RE: How important is periodic leg movement index and does it get better with time?
Hi! I started PAP treatment in December of last year. My AHI was 18, and my SLMI was 56. At this point, I had reached complete mental and physical breakdown and was completely non-functional. By Feb. my AHI fluctuated between 1 and 2, SLMI was at 25, and I felt better than I had in a decade, literally life changing.
March rolls around for another lab titration, and my AHI is 0.1 and my SLMI is back up in the 50s, REM IS 0%!!!! and I'm back in dysfunctional hell. Cant see sleep doc until end of June, and im on a "waiting list." Limb movements have yet to be addressed. Just looking at this, I have to say YES limb movements are a MAJOR factor in sleep quality, and no one even mentioned it!!!
I can tell you, after 15 years (almost half my life) of steady health decline, I've learned I have to advocate for myself, which is what seems others above are doing as well yay!!! I must say, I think it is very sad that we have to do this...
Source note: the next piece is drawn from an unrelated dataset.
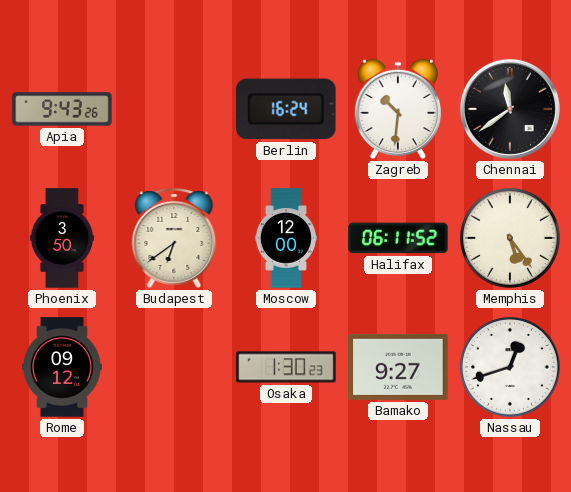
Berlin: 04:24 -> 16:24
So I spend my hours of pre-sleep anxiety researching. What I've found is that a dual diagnosis of PLMD and OSA is very tricky to treat. In fact, research suggests the treatments actually counteract each other. Unobstructed breathing can increase SLMI, and medications that relax the legs, can lead to further obstruction in the throat (also relaxing this area). In my case, I am unable to increase my pressures on the PAP due to swallowing of air (aerophagia).
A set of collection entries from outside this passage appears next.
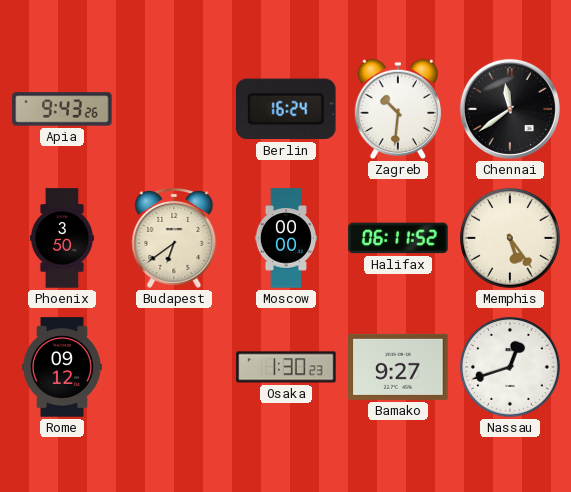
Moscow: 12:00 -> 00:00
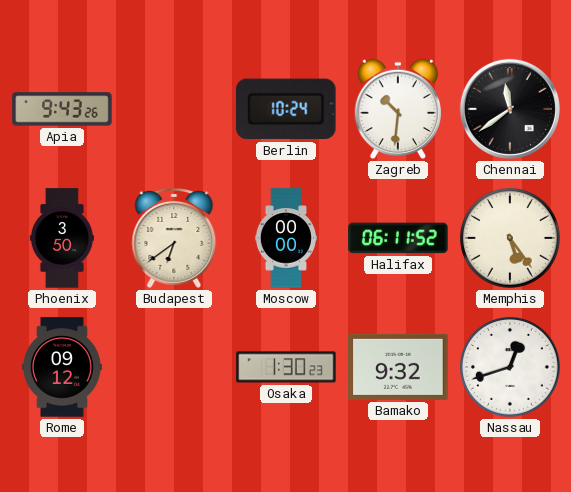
Berlin: 16:24 -> 10:24
Bamako: 9:27 -> 9:32
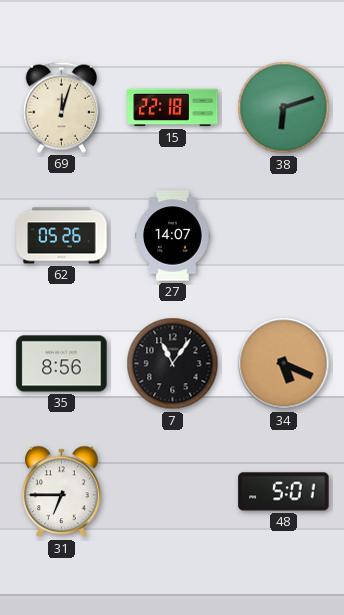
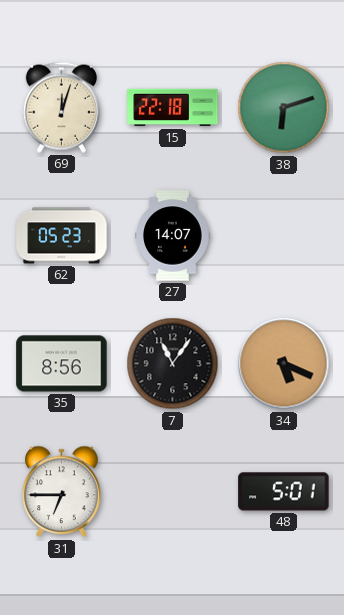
62: 05:26 -> 05:23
I refused to sit around and wait for the sleep doc, fortunately my psychiatrist has been willing to work with me on addressing these issues from a nuero perspective (makes sense, PLMD is a nuero issue). You have several options in regards to medication for PLMD, anywhere from anti-anxiety meds, benzos, muscle relaxers, to anti seizure meds. Ive tried the benzo, and anti seizure routes. (Valium and Gabapentin respectively). The Valium kept me in a haze all day (long half life), whereas the Gabapentin is an antiseizure medication, epileptics have to take it 3x/day due to shorter half life. Gabapentin seems to be the best choice for me at this point, but I can only get up to 600mg (I only take it 1x before bed, it makes me sleepy). If i go above 600mg, my AHI kicks up too high. But Im not exhausted all day.
My suggestion is to find a doc that is willing to work with you in regards to the PLMD. Sleep docs arent the only ones that can treat "restless legs" (I dont have RLS... but my legs are still restless lol) Learn to adjust your PAP, calm down those legs, and do what ever you have to do to take care of yourself. There is no doc out there that cares about your well being as much as you do. Be your own advocate!
and I just realized this discussion was from last year :-)
I'd like to hear some updates, how is everyone doing with this???
(This post was last modified: 05-30-2016 04:16 AM by cmdBOSS.)